The discussions of “only” candidates, Obama and Clinton, remind me on this St. Patrick’s Day, of another first. In a recent book, I describe the historical “firsts” for Irish Catholic Americans this way:
Alfred E. Smith, the Democratic candidate for president in 1928, was the first Irish Catholic to carve out an important role in presidential politics. Yet his Catholic religion counted against him in this first Irish Catholic presidential campaign. Not until 1960, more than three hundred years after the first few Irish Catholics had come to the United States and more than a century after sizable Irish Catholic communities had been established, was the first and only Irish Catholic (also only Catholic) president elected. Six of the thirty-six presidents, from Washington to Nixon, had Irish American backgrounds, but except for John Kennedy all of these were Protestant Irish, as were the more recent presidents, Ronald Reagan and Bill Clinton.
In the 1960 presidential election, Irish Catholic votes in New England, New York, and Pennsylvania helped to create John Kennedy’s narrow victory.
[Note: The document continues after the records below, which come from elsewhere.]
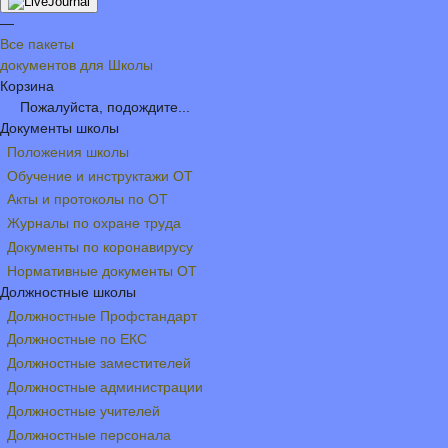
—
Все пакеты
документов для Школы
Корзина
Пожалуйста, подождите...
Документы школы
Положения школы
Обучение и инструктажи ОТ
Акты и протоколы по ОТ
Журналы по охране труда
Документы по коронавирусу
Нормативные документы ОТ
Должностные школы
Должностные Профстандарт
Должностные по ЕКС
Должностные заместителей
Должностные администрации
Должностные учителей
Должностные персонала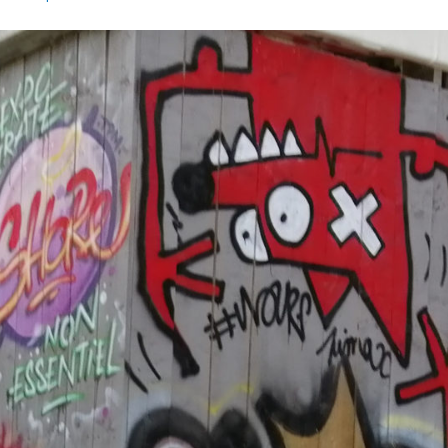
a
r
a
d
m
i
n
7
0
7
9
As president, Kennedy acted not only on behalf of Irish Americans but also, to some extent, on behalf of America’s other emergent urban racial-ethnic groups. Thus, Kennedy appointed the first Italian American and the first Polish American to a presidential cabinet and the first African American to head an independent government agency.
I might add too that it was black voters in a few states, like Texas, that also gave key states to Kennedy. There are some interesting comparisons and contrasts here with this year’s election.